(Required actions)
[a] In the essay on motherhood, retype the text from "These children do" up to and including "born of mess.".
[b] List every emotion that the essay on motherhood calls a fearsome foe.

(Passage to read)
The biggest mess, though, is possibly the one that’s made of our hearts. Big emotions jumble together in your heart, intertwined and important. Some begin the moment you find out you will be a mother, no matter how this baby arrives. There’s incredible joy at the eternal title bestowed on you, like a crown placed on your head. You, from this point on, forever, no matter what, until a garland of flowers sits beside your casket, will be “Mom”. Messy emotions manage to arrive, too. Unbidden and constant, they prove to be fearsome foes – the worry, the guilt, the doubt of ourselves or our actions, the push and pull of the maternal connections. The emotions are changing and varied through life, continuing on even when both you and your children are older and grey. Joy and pain, joy and pain.

These children do fill up our hearts, (and our closest, but that’s another discussion!) in a lot of wonderful ways, of course. Even with all of the mess, most of us know it is a true honor to have them and we wouldn’t trade them in for all the tidiness ever possible in the world. The most beautiful things are messy at some point and almost all of them at the start. They grow in the dirt and the mud, the kind which imbeds itself deep into your fingernails and settles behind your ears. The most beautiful buildings and houses are built with a great measure of sweat equity, mistakes, and maybe even a bit of swearing. Is any coincidence that Mothers’ Day arrives with a profusion of flowers -bought, gifted and grown? They are nature’s original homegrown beauties, born of mess.

I was able to visit a local greenhouse this week with my daughter’s preschool class. (“My first fieldtrip!” she beamed. Truthfully it was a bit messy getting there, with the schedules and the moving pieces of our puzzle, but we did it.) I’ve driven by this particular farm countless times but had yet to stop. As the owner family led us on the tour, I was struck by how beautiful their life appeared, working together to grow foods that nourish and flowers that spread beauty. They took turns showing us different things, the mom, dad, and their grown daughter. It was clear this type of life is hard work and dirty. It require lots of forethought, and planning, patience and work. The daughter was probably in her 20s, both youthful and hardworking in her pigtails and Carhart’s, with a smattering of freckles. The mom, with her kindness and attention to both plants and people, the dad’s dutiful watering, the massive amounts of dirt that they moved with machines and the delicate seeds that they planted, all demonstrated a certain grace that made you feel like this was something truly special. It was hard work. Messy, beautiful, hard work.

(Information)

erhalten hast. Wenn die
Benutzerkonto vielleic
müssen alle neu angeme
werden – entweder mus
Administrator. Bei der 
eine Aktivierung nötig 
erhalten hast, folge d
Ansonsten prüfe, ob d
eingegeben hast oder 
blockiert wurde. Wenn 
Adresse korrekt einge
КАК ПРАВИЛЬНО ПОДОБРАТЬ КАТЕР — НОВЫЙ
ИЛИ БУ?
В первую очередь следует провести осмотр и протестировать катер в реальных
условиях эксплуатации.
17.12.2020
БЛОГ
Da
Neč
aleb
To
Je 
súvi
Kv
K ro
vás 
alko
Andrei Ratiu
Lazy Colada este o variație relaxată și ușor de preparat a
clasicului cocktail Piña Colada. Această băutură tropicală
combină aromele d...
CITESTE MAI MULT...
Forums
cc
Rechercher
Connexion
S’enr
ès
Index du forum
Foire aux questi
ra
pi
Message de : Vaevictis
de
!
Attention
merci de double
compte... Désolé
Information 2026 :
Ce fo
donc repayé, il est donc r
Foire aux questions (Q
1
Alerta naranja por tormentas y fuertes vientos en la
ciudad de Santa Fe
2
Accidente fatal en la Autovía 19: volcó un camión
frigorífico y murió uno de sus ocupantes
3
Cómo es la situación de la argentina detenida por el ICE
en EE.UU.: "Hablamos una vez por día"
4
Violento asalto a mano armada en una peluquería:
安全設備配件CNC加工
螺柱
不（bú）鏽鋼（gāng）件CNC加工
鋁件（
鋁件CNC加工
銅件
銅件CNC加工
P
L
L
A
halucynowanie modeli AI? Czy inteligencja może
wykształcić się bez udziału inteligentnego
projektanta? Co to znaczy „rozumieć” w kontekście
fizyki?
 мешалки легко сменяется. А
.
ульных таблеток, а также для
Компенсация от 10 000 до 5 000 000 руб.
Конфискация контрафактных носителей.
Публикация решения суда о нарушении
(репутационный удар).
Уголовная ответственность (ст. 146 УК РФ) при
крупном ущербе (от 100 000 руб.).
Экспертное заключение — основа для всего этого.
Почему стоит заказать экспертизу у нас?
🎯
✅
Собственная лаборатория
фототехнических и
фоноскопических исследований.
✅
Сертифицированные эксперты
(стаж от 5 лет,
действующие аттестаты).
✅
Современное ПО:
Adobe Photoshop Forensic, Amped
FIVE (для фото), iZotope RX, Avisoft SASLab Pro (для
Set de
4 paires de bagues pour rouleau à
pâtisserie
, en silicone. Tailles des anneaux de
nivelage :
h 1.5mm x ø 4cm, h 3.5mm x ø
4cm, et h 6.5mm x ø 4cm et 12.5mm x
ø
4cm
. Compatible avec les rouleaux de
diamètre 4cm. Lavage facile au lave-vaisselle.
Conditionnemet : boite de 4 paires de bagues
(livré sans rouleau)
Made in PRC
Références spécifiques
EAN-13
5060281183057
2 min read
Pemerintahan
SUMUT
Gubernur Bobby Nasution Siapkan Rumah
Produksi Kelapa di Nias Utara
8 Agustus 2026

(Solutions below)
[a]
These children do fill up our hearts, (and our closest, but that’s another discussion!) in a lot of wonderful ways, of course. Even with all of the mess, most of us know it is a true honor to have them and we wouldn’t trade them in for all the tidiness ever possible in the world. The most beautiful things are messy at some point and almost all of them at the start. They grow in the dirt and the mud, the kind which imbeds itself deep into your fingernails and settles behind your ears. The most beautiful buildings and houses are built with a great measure of sweat equity, mistakes, and maybe even a bit of swearing. Is any coincidence that Mothers’ Day arrives with a profusion of flowers -bought, gifted and grown? They are nature’s original homegrown beauties, born of mess.

[b]
- the worry
- the guilt
- the doubt of ourselves or our actions
- the push and pull of the maternal connections